**Directive:**
Starting from the first line below, count the lines carrying the string "rounded" and answer with the count by itself.

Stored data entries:
------------------------
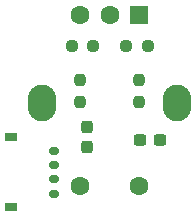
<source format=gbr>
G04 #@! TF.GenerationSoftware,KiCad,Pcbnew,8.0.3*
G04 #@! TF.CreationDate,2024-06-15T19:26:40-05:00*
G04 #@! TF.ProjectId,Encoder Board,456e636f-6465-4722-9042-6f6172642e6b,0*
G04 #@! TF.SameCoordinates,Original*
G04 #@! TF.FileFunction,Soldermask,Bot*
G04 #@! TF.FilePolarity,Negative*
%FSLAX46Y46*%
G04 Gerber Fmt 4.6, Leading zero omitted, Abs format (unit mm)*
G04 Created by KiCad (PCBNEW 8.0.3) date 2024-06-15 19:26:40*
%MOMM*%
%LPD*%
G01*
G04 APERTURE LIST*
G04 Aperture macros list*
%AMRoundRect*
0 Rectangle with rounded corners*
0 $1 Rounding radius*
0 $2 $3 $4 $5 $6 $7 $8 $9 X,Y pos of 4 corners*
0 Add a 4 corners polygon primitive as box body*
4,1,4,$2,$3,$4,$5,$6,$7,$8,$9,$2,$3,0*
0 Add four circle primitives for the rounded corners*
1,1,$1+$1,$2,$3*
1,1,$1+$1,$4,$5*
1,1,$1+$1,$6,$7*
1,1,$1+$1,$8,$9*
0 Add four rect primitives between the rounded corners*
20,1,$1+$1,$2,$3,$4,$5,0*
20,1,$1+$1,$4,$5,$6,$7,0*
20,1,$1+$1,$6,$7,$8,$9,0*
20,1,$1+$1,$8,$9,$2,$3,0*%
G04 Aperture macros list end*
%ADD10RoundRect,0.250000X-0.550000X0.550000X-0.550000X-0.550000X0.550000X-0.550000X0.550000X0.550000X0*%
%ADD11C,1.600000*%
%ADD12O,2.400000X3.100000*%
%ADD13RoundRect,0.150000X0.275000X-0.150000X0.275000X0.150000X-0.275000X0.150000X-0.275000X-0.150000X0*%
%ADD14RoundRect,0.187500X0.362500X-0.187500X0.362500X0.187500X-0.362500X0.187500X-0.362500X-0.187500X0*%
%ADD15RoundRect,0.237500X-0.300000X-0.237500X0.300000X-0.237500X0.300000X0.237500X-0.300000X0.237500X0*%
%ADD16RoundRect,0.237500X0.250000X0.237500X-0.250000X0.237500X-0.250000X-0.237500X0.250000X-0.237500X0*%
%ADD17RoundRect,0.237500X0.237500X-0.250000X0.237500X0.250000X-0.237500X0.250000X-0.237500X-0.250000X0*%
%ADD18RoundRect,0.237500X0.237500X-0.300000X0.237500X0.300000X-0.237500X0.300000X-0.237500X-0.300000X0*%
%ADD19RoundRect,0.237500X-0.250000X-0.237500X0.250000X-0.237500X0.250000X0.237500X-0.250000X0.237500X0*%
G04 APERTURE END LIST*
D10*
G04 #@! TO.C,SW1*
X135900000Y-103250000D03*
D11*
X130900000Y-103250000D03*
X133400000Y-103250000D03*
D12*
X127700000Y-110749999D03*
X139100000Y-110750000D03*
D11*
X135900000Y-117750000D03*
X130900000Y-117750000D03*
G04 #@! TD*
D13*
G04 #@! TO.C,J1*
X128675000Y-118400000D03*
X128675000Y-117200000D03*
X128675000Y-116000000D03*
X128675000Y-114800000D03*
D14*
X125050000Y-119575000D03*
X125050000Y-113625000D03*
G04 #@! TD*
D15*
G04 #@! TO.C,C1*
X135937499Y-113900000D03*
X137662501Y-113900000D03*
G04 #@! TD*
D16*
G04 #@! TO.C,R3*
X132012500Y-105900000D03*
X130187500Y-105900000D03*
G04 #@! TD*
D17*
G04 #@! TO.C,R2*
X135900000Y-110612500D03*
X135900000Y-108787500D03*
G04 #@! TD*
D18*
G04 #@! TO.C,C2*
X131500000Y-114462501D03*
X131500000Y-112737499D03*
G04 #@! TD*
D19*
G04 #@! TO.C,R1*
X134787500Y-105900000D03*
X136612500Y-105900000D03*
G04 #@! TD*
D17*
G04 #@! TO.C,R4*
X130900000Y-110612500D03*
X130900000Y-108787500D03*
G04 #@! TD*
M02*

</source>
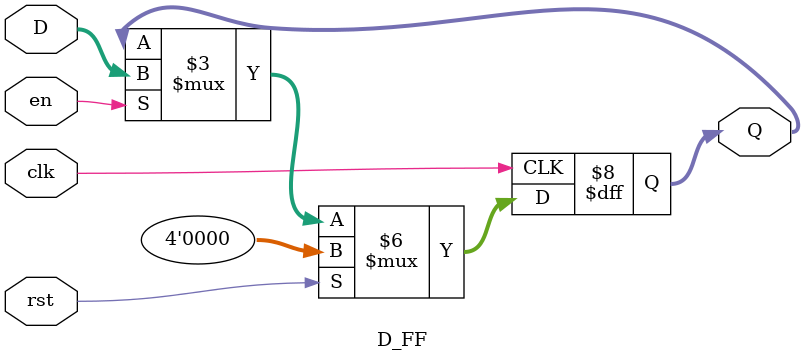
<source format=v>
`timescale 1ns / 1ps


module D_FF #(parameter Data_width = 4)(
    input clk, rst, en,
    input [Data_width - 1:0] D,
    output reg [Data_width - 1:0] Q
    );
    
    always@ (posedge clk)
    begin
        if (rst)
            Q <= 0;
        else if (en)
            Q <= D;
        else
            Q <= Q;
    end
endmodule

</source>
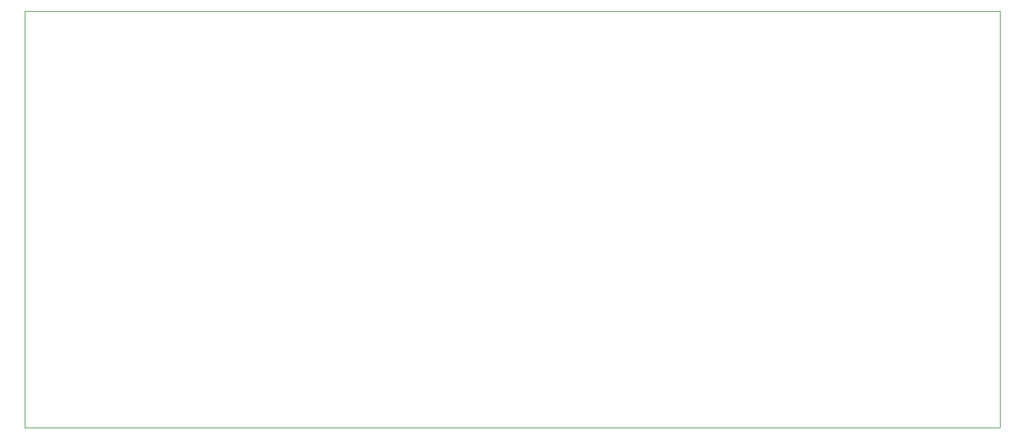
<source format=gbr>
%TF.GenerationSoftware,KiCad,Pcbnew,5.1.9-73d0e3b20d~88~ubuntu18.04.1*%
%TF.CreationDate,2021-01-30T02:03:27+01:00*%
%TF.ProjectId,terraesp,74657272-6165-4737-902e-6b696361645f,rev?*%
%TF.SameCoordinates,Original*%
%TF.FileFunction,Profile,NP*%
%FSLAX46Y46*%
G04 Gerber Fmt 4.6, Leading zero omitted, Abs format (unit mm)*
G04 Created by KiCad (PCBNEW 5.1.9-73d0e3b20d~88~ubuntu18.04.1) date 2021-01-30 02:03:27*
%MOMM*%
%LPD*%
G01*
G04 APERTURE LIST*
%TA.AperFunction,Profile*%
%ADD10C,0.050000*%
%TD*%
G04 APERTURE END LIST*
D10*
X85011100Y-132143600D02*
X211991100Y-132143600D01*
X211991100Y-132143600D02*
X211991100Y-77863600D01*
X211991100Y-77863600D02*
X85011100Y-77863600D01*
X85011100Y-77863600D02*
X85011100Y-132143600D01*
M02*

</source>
------------------------
**Exercise solution:**
3